About this task
Copy nothing but the lines below running from the line containing "感染应立即进行规范化治疗。最后，刘卫" through the line containing "Сочинение про маму для всех классов", both end lines included.

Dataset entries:
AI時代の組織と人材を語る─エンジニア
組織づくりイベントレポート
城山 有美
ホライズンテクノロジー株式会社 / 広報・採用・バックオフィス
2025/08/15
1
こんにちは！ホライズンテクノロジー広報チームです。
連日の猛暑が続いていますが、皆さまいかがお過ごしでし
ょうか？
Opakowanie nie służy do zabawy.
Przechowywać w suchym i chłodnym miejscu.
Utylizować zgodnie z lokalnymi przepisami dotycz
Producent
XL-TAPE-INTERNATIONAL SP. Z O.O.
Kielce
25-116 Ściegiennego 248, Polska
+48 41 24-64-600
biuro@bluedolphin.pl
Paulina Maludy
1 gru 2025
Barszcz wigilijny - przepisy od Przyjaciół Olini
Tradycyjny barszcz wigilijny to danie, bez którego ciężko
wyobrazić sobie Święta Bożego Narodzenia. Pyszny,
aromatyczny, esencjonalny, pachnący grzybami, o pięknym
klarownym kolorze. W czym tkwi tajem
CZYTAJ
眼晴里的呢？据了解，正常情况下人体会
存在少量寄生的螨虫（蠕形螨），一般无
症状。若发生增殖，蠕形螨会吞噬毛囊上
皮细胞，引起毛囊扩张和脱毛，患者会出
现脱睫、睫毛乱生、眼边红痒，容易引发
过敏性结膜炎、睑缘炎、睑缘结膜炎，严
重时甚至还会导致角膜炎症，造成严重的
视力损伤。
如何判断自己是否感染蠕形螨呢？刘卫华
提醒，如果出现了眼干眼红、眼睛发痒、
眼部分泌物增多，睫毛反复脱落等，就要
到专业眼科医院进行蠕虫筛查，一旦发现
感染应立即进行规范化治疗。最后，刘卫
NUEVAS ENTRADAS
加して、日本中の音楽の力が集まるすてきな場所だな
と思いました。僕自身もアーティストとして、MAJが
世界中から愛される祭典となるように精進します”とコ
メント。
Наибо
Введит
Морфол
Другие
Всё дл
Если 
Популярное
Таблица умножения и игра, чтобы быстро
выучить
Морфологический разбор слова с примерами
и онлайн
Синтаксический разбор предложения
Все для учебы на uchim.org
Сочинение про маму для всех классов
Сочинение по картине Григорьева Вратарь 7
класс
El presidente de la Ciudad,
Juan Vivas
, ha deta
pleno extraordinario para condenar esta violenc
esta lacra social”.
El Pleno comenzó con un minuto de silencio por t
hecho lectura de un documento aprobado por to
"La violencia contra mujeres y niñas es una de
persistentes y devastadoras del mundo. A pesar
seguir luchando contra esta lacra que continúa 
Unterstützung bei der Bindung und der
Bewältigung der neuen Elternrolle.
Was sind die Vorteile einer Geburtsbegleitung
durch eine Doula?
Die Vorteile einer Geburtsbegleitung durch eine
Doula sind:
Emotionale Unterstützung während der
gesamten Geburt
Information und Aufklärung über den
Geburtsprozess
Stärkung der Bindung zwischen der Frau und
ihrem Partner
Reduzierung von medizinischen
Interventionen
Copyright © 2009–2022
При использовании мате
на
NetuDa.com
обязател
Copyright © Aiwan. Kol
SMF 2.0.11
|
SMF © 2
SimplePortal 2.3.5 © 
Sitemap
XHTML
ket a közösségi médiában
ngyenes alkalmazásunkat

Output for this task
感染应立即进行规范化治疗。最后，刘卫
NUEVAS ENTRADAS
加して、日本中の音楽の力が集まるすてきな場所だな
と思いました。僕自身もアーティストとして、MAJが
世界中から愛される祭典となるように精進します”とコ
メント。
Наибо
Введит
Морфол
Другие
Всё дл
Если 
Популярное
Таблица умножения и игра, чтобы быстро
выучить
Морфологический разбор слова с примерами
и онлайн
Синтаксический разбор предложения
Все для учебы на uchim.org
Сочинение про маму для всех классов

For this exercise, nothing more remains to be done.